[Input material]

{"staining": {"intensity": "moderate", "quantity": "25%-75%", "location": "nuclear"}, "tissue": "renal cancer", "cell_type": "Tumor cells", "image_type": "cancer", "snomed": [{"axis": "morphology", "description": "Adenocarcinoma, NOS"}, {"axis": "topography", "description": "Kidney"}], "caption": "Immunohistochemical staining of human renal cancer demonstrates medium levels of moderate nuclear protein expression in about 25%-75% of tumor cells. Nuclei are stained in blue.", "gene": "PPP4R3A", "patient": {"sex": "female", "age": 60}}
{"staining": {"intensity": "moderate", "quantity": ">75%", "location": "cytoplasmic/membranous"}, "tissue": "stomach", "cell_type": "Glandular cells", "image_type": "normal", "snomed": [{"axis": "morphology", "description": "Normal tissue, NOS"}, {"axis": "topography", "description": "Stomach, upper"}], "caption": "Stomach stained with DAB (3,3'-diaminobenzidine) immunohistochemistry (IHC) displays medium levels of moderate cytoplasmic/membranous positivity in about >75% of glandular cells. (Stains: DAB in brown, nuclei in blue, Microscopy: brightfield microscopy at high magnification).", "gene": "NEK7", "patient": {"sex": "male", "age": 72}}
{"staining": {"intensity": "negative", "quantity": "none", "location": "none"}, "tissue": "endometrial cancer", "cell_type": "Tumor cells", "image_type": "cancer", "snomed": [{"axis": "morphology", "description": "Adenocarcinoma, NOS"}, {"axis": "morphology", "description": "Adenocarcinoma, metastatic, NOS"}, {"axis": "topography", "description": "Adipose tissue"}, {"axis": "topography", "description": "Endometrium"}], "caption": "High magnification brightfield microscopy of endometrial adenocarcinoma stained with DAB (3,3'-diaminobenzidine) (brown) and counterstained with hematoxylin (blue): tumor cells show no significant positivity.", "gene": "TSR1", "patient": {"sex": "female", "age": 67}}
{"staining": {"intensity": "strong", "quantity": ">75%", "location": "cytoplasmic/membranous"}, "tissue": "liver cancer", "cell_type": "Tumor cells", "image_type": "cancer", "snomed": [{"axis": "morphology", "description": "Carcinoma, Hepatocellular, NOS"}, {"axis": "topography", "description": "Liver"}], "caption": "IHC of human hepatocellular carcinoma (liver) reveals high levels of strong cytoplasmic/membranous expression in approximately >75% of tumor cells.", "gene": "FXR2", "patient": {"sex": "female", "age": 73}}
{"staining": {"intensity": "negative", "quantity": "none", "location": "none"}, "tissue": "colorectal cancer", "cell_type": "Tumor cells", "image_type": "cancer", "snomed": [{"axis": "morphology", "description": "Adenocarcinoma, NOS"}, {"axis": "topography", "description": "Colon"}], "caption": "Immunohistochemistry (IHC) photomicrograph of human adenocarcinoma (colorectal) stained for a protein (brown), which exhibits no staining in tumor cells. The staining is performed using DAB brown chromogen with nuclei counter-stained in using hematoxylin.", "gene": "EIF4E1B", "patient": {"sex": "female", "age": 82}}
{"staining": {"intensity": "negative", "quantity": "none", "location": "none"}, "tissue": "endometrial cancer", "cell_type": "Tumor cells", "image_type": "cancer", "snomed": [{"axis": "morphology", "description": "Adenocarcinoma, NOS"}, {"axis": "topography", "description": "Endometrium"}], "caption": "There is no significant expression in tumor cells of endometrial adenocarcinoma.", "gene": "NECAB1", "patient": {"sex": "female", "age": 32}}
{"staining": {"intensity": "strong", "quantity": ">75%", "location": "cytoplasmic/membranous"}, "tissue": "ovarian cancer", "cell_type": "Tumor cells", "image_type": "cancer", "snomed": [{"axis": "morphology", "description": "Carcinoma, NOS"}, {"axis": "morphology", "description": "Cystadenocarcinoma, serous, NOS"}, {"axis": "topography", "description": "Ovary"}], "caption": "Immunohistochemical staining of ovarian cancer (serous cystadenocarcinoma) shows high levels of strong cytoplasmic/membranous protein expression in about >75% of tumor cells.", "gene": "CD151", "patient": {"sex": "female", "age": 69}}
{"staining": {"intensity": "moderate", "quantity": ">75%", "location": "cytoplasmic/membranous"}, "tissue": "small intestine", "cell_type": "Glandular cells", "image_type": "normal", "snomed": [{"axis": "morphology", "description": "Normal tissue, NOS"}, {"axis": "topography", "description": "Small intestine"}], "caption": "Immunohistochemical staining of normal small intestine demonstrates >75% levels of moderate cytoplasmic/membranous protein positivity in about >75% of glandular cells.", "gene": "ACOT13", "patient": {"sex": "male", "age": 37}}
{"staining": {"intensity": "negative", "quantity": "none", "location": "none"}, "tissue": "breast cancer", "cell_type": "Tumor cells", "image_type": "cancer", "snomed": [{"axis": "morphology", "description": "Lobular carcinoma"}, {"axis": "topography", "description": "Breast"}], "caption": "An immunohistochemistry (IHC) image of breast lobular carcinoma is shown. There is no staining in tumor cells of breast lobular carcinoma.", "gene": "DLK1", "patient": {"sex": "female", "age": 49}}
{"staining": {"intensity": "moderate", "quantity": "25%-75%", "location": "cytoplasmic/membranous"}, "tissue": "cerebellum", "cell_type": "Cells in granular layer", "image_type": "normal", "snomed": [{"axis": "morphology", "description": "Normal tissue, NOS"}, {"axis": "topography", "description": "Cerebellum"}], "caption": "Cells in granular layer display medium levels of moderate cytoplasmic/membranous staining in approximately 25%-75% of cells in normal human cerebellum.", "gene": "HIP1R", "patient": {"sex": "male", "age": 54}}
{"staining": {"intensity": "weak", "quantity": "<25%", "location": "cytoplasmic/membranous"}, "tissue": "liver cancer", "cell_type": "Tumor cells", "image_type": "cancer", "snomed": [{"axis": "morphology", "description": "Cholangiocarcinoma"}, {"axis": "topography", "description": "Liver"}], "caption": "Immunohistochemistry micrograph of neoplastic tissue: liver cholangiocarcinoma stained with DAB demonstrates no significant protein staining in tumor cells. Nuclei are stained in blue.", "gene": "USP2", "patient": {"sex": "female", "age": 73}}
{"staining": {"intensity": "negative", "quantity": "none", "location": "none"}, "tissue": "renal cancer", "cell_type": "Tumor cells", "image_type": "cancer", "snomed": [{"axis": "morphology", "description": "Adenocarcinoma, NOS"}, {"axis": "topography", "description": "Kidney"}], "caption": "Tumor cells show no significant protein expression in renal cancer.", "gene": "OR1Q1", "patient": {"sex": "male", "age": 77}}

[/Input material]

◆ Task goal ◆
Copy the lines above exactly, leaving every word as it is.

◆ Worked solution ◆
{"staining": {"intensity": "moderate", "quantity": "25%-75%", "location": "nuclear"}, "tissue": "renal cancer", "cell_type": "Tumor cells", "image_type": "cancer", "snomed": [{"axis": "morphology", "description": "Adenocarcinoma, NOS"}, {"axis": "topography", "description": "Kidney"}], "caption": "Immunohistochemical staining of human renal cancer demonstrates medium levels of moderate nuclear protein expression in about 25%-75% of tumor cells. Nuclei are stained in blue.", "gene": "PPP4R3A", "patient": {"sex": "female", "age": 60}}
{"staining": {"intensity": "moderate", "quantity": ">75%", "location": "cytoplasmic/membranous"}, "tissue": "stomach", "cell_type": "Glandular cells", "image_type": "normal", "snomed": [{"axis": "morphology", "description": "Normal tissue, NOS"}, {"axis": "topography", "description": "Stomach, upper"}], "caption": "Stomach stained with DAB (3,3'-diaminobenzidine) immunohistochemistry (IHC) displays medium levels of moderate cytoplasmic/membranous positivity in about >75% of glandular cells. (Stains: DAB in brown, nuclei in blue, Microscopy: brightfield microscopy at high magnification).", "gene": "NEK7", "patient": {"sex": "male", "age": 72}}
{"staining": {"intensity": "negative", "quantity": "none", "location": "none"}, "tissue": "endometrial cancer", "cell_type": "Tumor cells", "image_type": "cancer", "snomed": [{"axis": "morphology", "description": "Adenocarcinoma, NOS"}, {"axis": "morphology", "description": "Adenocarcinoma, metastatic, NOS"}, {"axis": "topography", "description": "Adipose tissue"}, {"axis": "topography", "description": "Endometrium"}], "caption": "High magnification brightfield microscopy of endometrial adenocarcinoma stained with DAB (3,3'-diaminobenzidine) (brown) and counterstained with hematoxylin (blue): tumor cells show no significant positivity.", "gene": "TSR1", "patient": {"sex": "female", "age": 67}}
{"staining": {"intensity": "strong", "quantity": ">75%", "location": "cytoplasmic/membranous"}, "tissue": "liver cancer", "cell_type": "Tumor cells", "image_type": "cancer", "snomed": [{"axis": "morphology", "description": "Carcinoma, Hepatocellular, NOS"}, {"axis": "topography", "description": "Liver"}], "caption": "IHC of human hepatocellular carcinoma (liver) reveals high levels of strong cytoplasmic/membranous expression in approximately >75% of tumor cells.", "gene": "FXR2", "patient": {"sex": "female", "age": 73}}
{"staining": {"intensity": "negative", "quantity": "none", "location": "none"}, "tissue": "colorectal cancer", "cell_type": "Tumor cells", "image_type": "cancer", "snomed": [{"axis": "morphology", "description": "Adenocarcinoma, NOS"}, {"axis": "topography", "description": "Colon"}], "caption": "Immunohistochemistry (IHC) photomicrograph of human adenocarcinoma (colorectal) stained for a protein (brown), which exhibits no staining in tumor cells. The staining is performed using DAB brown chromogen with nuclei counter-stained in using hematoxylin.", "gene": "EIF4E1B", "patient": {"sex": "female", "age": 82}}
{"staining": {"intensity": "negative", "quantity": "none", "location": "none"}, "tissue": "endometrial cancer", "cell_type": "Tumor cells", "image_type": "cancer", "snomed": [{"axis": "morphology", "description": "Adenocarcinoma, NOS"}, {"axis": "topography", "description": "Endometrium"}], "caption": "There is no significant expression in tumor cells of endometrial adenocarcinoma.", "gene": "NECAB1", "patient": {"sex": "female", "age": 32}}
{"staining": {"intensity": "strong", "quantity": ">75%", "location": "cytoplasmic/membranous"}, "tissue": "ovarian cancer", "cell_type": "Tumor cells", "image_type": "cancer", "snomed": [{"axis": "morphology", "description": "Carcinoma, NOS"}, {"axis": "morphology", "description": "Cystadenocarcinoma, serous, NOS"}, {"axis": "topography", "description": "Ovary"}], "caption": "Immunohistochemical staining of ovarian cancer (serous cystadenocarcinoma) shows high levels of strong cytoplasmic/membranous protein expression in about >75% of tumor cells.", "gene": "CD151", "patient": {"sex": "female", "age": 69}}
{"staining": {"intensity": "moderate", "quantity": ">75%", "location": "cytoplasmic/membranous"}, "tissue": "small intestine", "cell_type": "Glandular cells", "image_type": "normal", "snomed": [{"axis": "morphology", "description": "Normal tissue, NOS"}, {"axis": "topography", "description": "Small intestine"}], "caption": "Immunohistochemical staining of normal small intestine demonstrates >75% levels of moderate cytoplasmic/membranous protein positivity in about >75% of glandular cells.", "gene": "ACOT13", "patient": {"sex": "male", "age": 37}}
{"staining": {"intensity": "negative", "quantity": "none", "location": "none"}, "tissue": "breast cancer", "cell_type": "Tumor cells", "image_type": "cancer", "snomed": [{"axis": "morphology", "description": "Lobular carcinoma"}, {"axis": "topography", "description": "Breast"}], "caption": "An immunohistochemistry (IHC) image of breast lobular carcinoma is shown. There is no staining in tumor cells of breast lobular carcinoma.", "gene": "DLK1", "patient": {"sex": "female", "age": 49}}
{"staining": {"intensity": "moderate", "quantity": "25%-75%", "location": "cytoplasmic/membranous"}, "tissue": "cerebellum", "cell_type": "Cells in granular layer", "image_type": "normal", "snomed": [{"axis": "morphology", "description": "Normal tissue, NOS"}, {"axis": "topography", "description": "Cerebellum"}], "caption": "Cells in granular layer display medium levels of moderate cytoplasmic/membranous staining in approximately 25%-75% of cells in normal human cerebellum.", "gene": "HIP1R", "patient": {"sex": "male", "age": 54}}
{"staining": {"intensity": "weak", "quantity": "<25%", "location": "cytoplasmic/membranous"}, "tissue": "liver cancer", "cell_type": "Tumor cells", "image_type": "cancer", "snomed": [{"axis": "morphology", "description": "Cholangiocarcinoma"}, {"axis": "topography", "description": "Liver"}], "caption": "Immunohistochemistry micrograph of neoplastic tissue: liver cholangiocarcinoma stained with DAB demonstrates no significant protein staining in tumor cells. Nuclei are stained in blue.", "gene": "USP2", "patient": {"sex": "female", "age": 73}}
{"staining": {"intensity": "negative", "quantity": "none", "location": "none"}, "tissue": "renal cancer", "cell_type": "Tumor cells", "image_type": "cancer", "snomed": [{"axis": "morphology", "description": "Adenocarcinoma, NOS"}, {"axis": "topography", "description": "Kidney"}], "caption": "Tumor cells show no significant protein expression in renal cancer.", "gene": "OR1Q1", "patient": {"sex": "male", "age": 77}}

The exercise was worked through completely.